A failure in the duty of disclosure of material facts is a basis upon which an ex parte order may be set aside. Invariably that is the consequence. It does not mean that a party is barred from making a fresh application or, where a fresh application is made, that the Court should not grant the application because of the previous conduct. The consequence of a Court setting aside the original order because of material non disclosure means that a party on a fresh application does not have the benefit of the previous decision. It is necessary to satisfy the Court on the basis of the material in the fresh application that the injunctive relief that is sought should be granted.
For the reasons set out above, I have concluded that there is a proper basis for the freezing orders based on the material made in the fresh application.
H. Legal Costs
The defendants seek a variation of the freezing orders to enable the payment of their “reasonable legal expenses”.[18] The terms of the freezing orders give access to the defendants to the funds in the accounts that are frozen to pay their reasonable legal expenses up to and including a combined total of $400,000 for the E-Fulfillment and Allomak proceedings. The defendants have already incurred legal costs in excess of $400,000 and anticipate incurring a further $1 million in preparation for the trial of these proceedings.
[18]Supreme Court of Victoria, Practice Note No. 3 of 2006, [12(b)].
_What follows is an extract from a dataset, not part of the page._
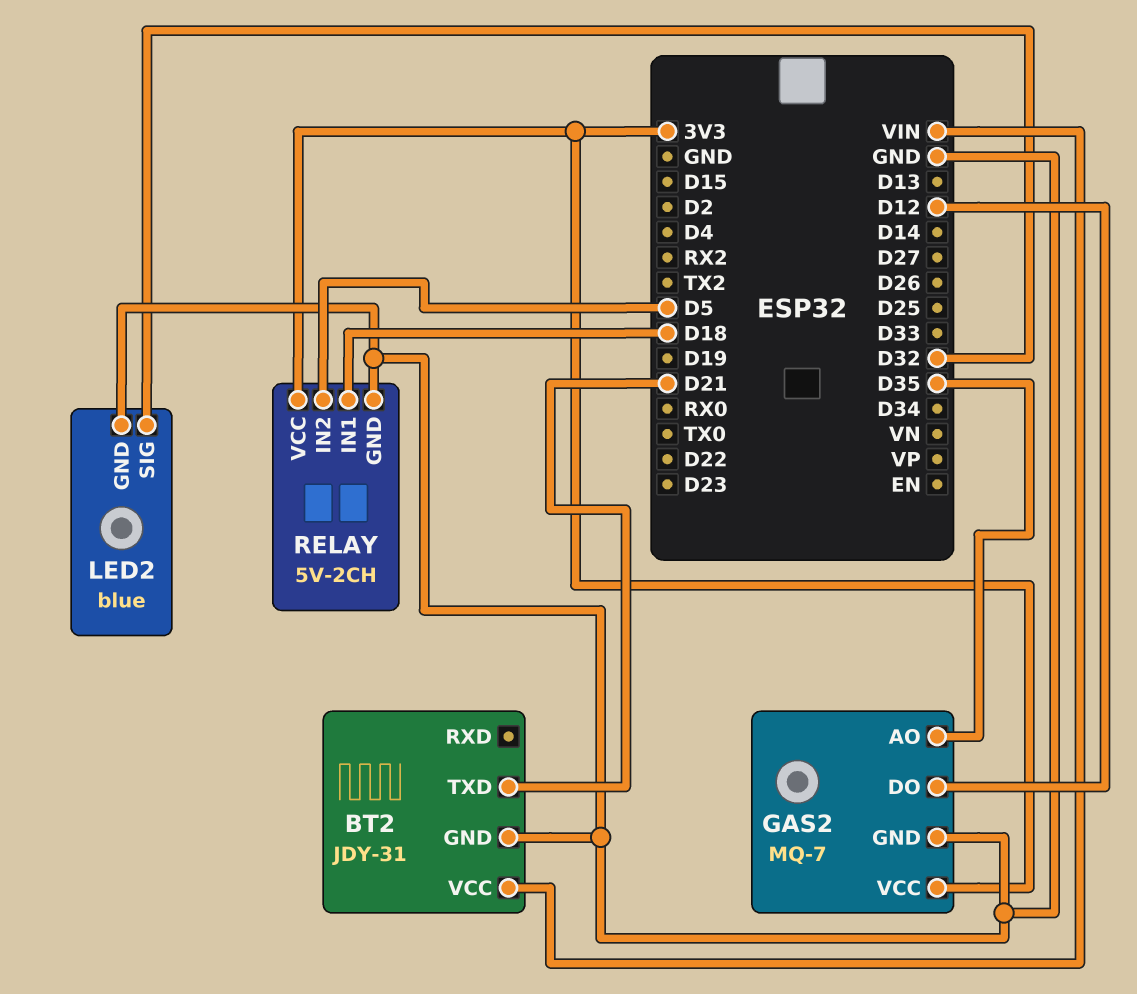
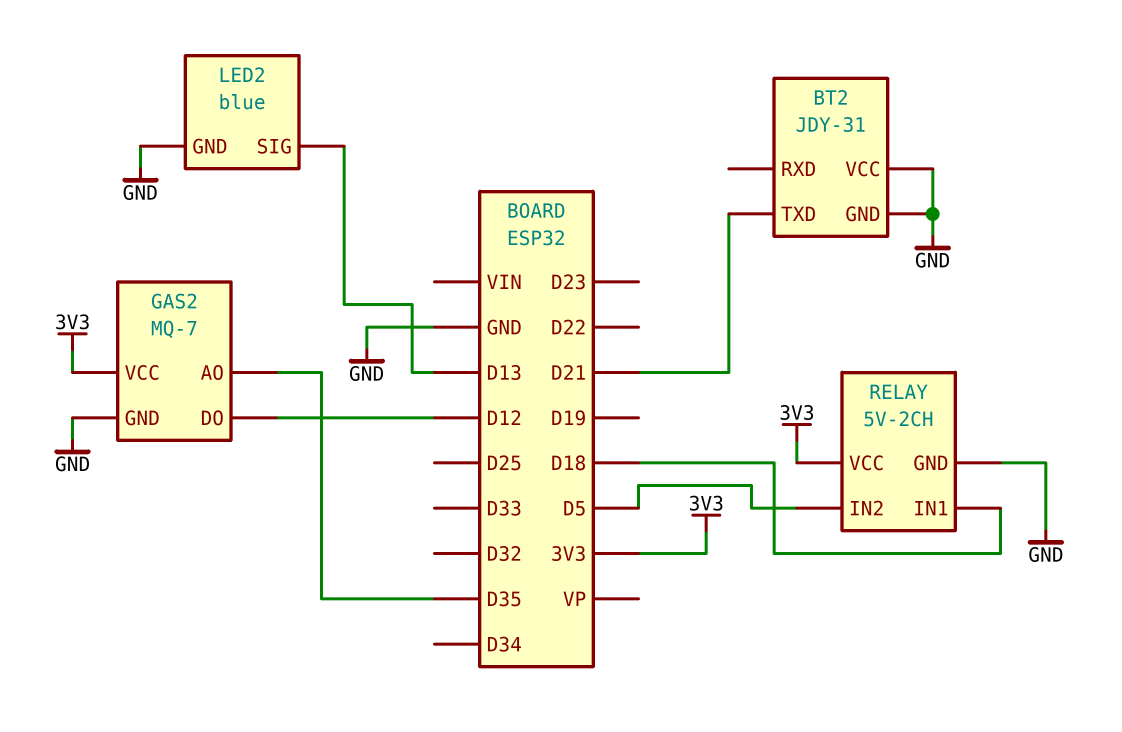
BT2 pin VCC: VIN -> GND
LED2 pin SIG: D32 -> D13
The terms of the freezing orders should be such as to ensure that the defendants have access to sufficient assets to be able to meet their reasonable legal expenses. The evidence before me however falls short of justifying the need for a variation, based as it is on general statements by Mr Rubin about the need to resort to the frozen accounts to meet legal costs. In the circumstances, it is appropriate that the defendants have the further opportunity to put more evidence before the Court to support the relaxation of this exception to the freezing orders.
Conclusion
Accordingly the summons is dismissed but the defendants will be afforded the further opportunity to justify a variation of the orders with respect to payment of their reasonable legal expenses.